Scope of proteins and site selectivity of the methionine bioconjugation methodology. The reaction conditions are the same as those shown in Table 1. See the Supporting Information for experimental details.

However, the ratio partly supports the hypothesis that the surface-exposed (M55) residue should be alkylated to a higher degree than the internal (M13l) amino acid. Similar selectivity was observed in the conjugation of recombinant human growth hormone (23). Three methionine residues on the protein—M14, M125, and M170—were labeled in a ratio of 11:2:3, with conjugation primarily occurring on the most surface-exposed M14 residue. Surprisingly, carbonic anhydrase (24), which contains no surface-exposed methionines, was conjugated with nearly complete conversion, with an M58:M221:M239 alkylation ratio of 6:1:15. Finally, we were also able to label ribonuclease A (25) with greater than 43% conversion.

We then set out to evaluate the photoredox bioconjugation in the context of a biological system to probe whether the protocol is capable of modifying proteins under mild conditions without altering the tertiary structure. Enhanced green fluorescent protein (EGFP) was selected as a model substrate for this study. As illustrated in Figure 4a, we aimed to install an alkyne functional group by conjugating Michael acceptor 17 to EGFP. The alkyne would then serve as a handle for further functionalization of the protein via copper-catalyzed alkyne–azide cycloaddition (CuAAC).

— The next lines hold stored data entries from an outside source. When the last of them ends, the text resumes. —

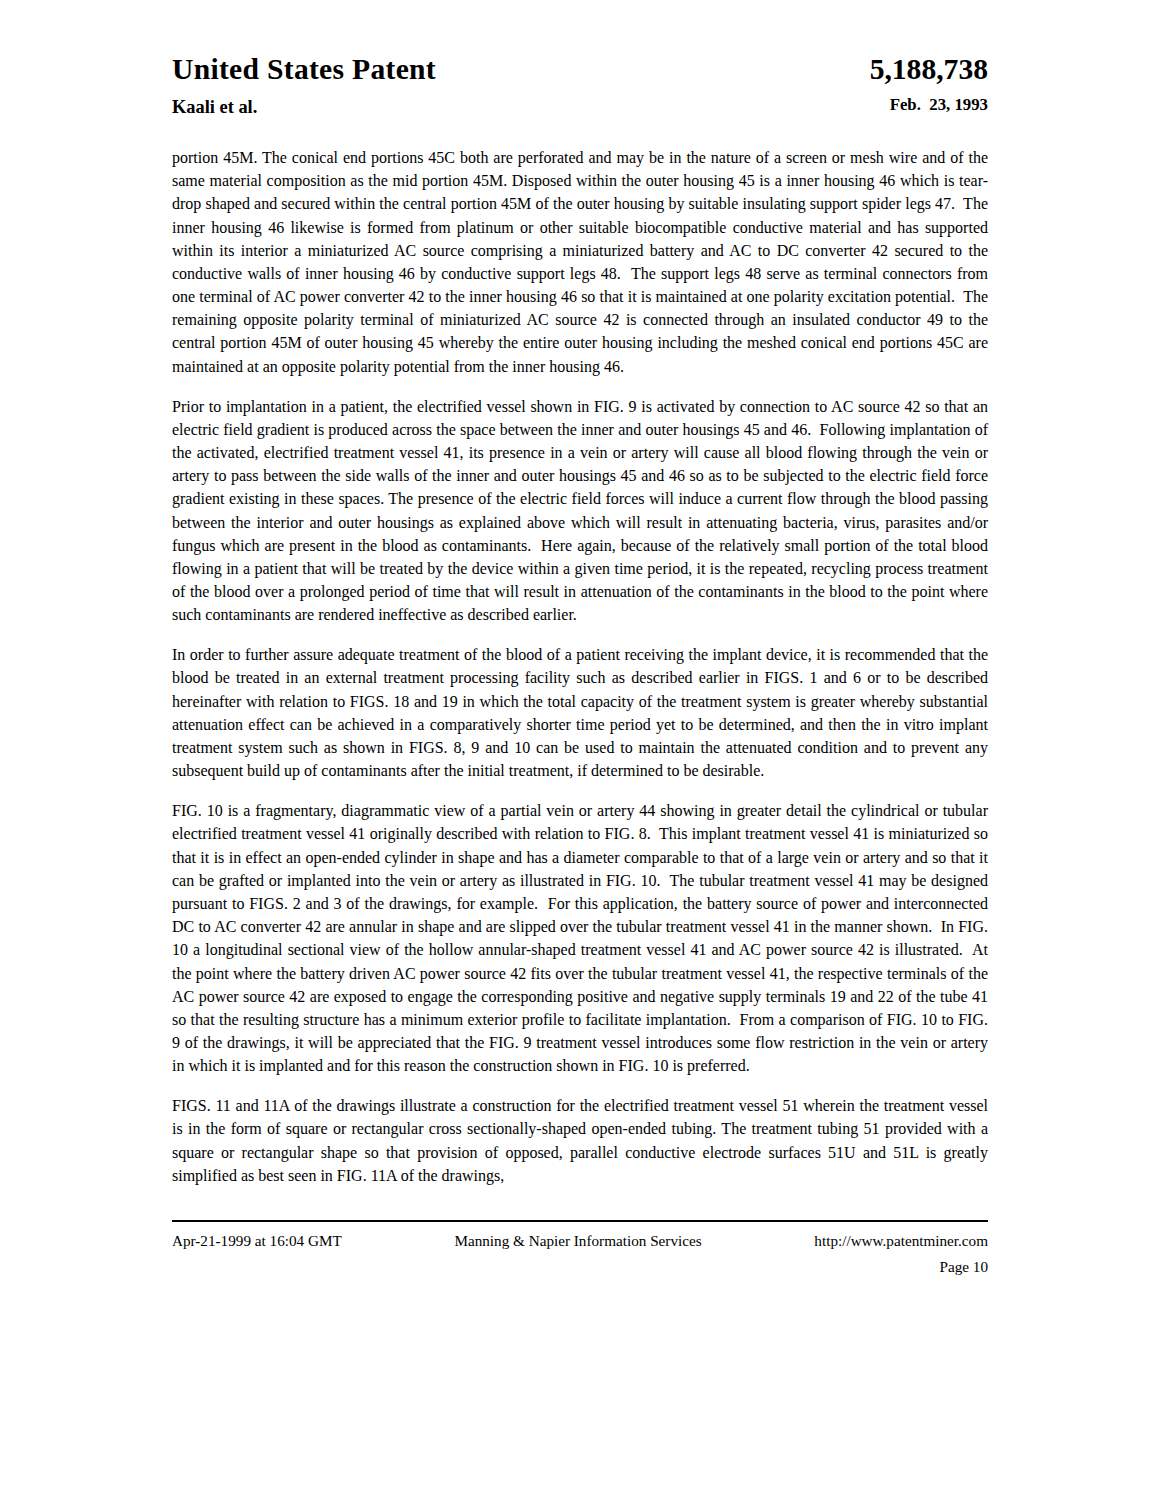United States Patent
Kaali et al.
5,188,738
Feb. 23, 1993
portion 45M. The conical end portions 45C both are perforated and may be in the nature of a screen or mesh wire and of the same material composition as the mid portion 45M. Disposed within the outer housing 45 is a inner housing 46 which is tear-drop shaped and secured within the central portion 45M of the outer housing by suitable insulating support spider legs 47. The inner housing 46 likewise is formed from platinum or other suitable biocompatible conductive material and has supported within its interior a miniaturized AC source comprising a miniaturized battery and AC to DC converter 42 secured to the conductive walls of inner housing 46 by conductive support legs 48. The support legs 48 serve as terminal connectors from one terminal of AC power converter 42 to the inner housing 46 so that it is maintained at one polarity excitation potential. The remaining opposite polarity terminal of miniaturized AC source 42 is connected through an insulated conductor 49 to the central portion 45M of outer housing 45 whereby the entire outer housing including the meshed conical end portions 45C are maintained at an opposite polarity potential from the inner housing 46.
Prior to implantation in a patient, the electrified vessel shown in FIG. 9 is activated by connection to AC source 42 so that an electric field gradient is produced across the space between the inner and outer housings 45 and 46. Following implantation of the activated, electrified treatment vessel 41, its presence in a vein or artery will cause all blood flowing through the vein or artery to pass between the side walls of the inner and outer housings 45 and 46 so as to be subjected to the electric field force gradient existing in these spaces. The presence of the electric field forces will induce a current flow through the blood passing between the interior and outer housings as explained above which will result in attenuating bacteria, virus, parasites and/or fungus which are present in the blood as contaminants. Here again, because of the relatively small portion of the total blood flowing in a patient that will be treated by the device within a given time period, it is the repeated, recycling process treatment of the blood over a prolonged period of time that will result in attenuation of the contaminants in the blood to the point where such contaminants are rendered ineffective as described earlier.
In order to further assure adequate treatment of the blood of a patient receiving the implant device, it is recommended that the blood be treated in an external treatment processing facility such as described earlier in FIGS. 1 and 6 or to be described hereinafter with relation to FIGS. 18 and 19 in which the total capacity of the treatment system is greater whereby substantial attenuation effect can be achieved in a comparatively shorter time period yet to be determined, and then the in vitro implant treatment system such as shown in FIGS. 8, 9 and 10 can be used to maintain the attenuated condition and to prevent any subsequent build up of contaminants after the initial treatment, if determined to be desirable.
FIG. 10 is a fragmentary, diagrammatic view of a partial vein or artery 44 showing in greater detail the cylindrical or tubular electrified treatment vessel 41 originally described with relation to FIG. 8. This implant treatment vessel 41 is miniaturized so that it is in effect an open-ended cylinder in shape and has a diameter comparable to that of a large vein or artery and so that it can be grafted or implanted into the vein or artery as illustrated in FIG. 10. The tubular treatment vessel 41 may be designed pursuant to FIGS. 2 and 3 of the drawings, for example. For this application, the battery source of power and interconnected DC to AC converter 42 are annular in shape and are slipped over the tubular treatment vessel 41 in the manner shown. In FIG. 10 a longitudinal sectional view of the hollow annular-shaped treatment vessel 41 and AC power source 42 is illustrated. At the point where the battery driven AC power source 42 fits over the tubular treatment vessel 41, the respective terminals of the AC power source 42 are exposed to engage the corresponding positive and negative supply terminals 19 and 22 of the tube 41 so that the resulting structure has a minimum exterior profile to facilitate implantation. From a comparison of FIG. 10 to FIG. 9 of the drawings, it will be appreciated that the FIG. 9 treatment vessel introduces some flow restriction in the vein or artery in which it is implanted and for this reason the construction shown in FIG. 10 is preferred.
FIGS. 11 and 11A of the drawings illustrate a construction for the electrified treatment vessel 51 wherein the treatment vessel is in the form of square or rectangular cross sectionally-shaped open-ended tubing. The treatment tubing 51 provided with a square or rectangular shape so that provision of opposed, parallel conductive electrode surfaces 51U and 51L is greatly simplified as best seen in FIG. 11A of the drawings,
Apr-21-1999 at 16:04 GMT Manning & Napier Information Services http://www.patentminer.com
Page 10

In practice, exposure of 10 μM EGFP to the standard reaction conditions resulted in the formation of EGFP–alkyne conjugate 26 with 45% conversion. Because EGFP is known to lose its activity as a result of denaturation or photobleaching,²⁵ the fluorescence level of the product was measured to verify the integrity of protein function. Notably, we observed 95% retention of fluorescence relative to wild-type EGFP (Figure 4c).²⁶ EGFP–alkyne conjugate 26 readily underwent CuAAC, which served to install the target biological motifs. Both biotin azide 27 and nonaarginine azide 28 were successfully employed in this transformation, affording the corresponding EGFP–biotin and EGFP–(Arg)₉ adducts (Figure 4b). We confirmed the attachment of the biotin tag to EGFP by streptavidin immunohistological staining (Figure 4d, lane 3). To verify attachment of the nonaarginine tag, SJSA-1 cells were treated with EGFP–(Arg)₉ and visualized using confocal microscopy. Since the nonaarginine peptide facilitates delivery of cargo proteins into cells,²⁷ only EGFP–(Arg)₉ conjugate would be internalized (Figure 4e). As expected, no significant internalization was observed in the cells treated with unmodified EGFP or EGFP–alkyne conjugate 26. These results highlight the capacity of the photo catalytic bio conjugation method to enable rapid methionine-selective conjugation and delivery of biological payloads into cells.

Figure 4.

Functionalization of EGFP via the photoredox methionine bioconjugation protocol, (a) EGFP was initially labeled with 17, and then azides containing biological motifs were appended to the modified EGFP via CuAAC. (b) Azides bearing a biotin tag and a nonaarginine peptide, (c) After functionalization of EGFP via the photoredox methionine bioconjugation protocol, the product retained 95% of the fluorescence relative to wild-type EGFP (n = 3, mean ± SD). (d) Western blot images of wild type EGFP and modified EGFPs. (e) Confocal microscopy images of SJSA-1 cells treated with EGFP, EGFP–alkyne, and EGFP–(Arg)₉. Scale bars = 20 μm.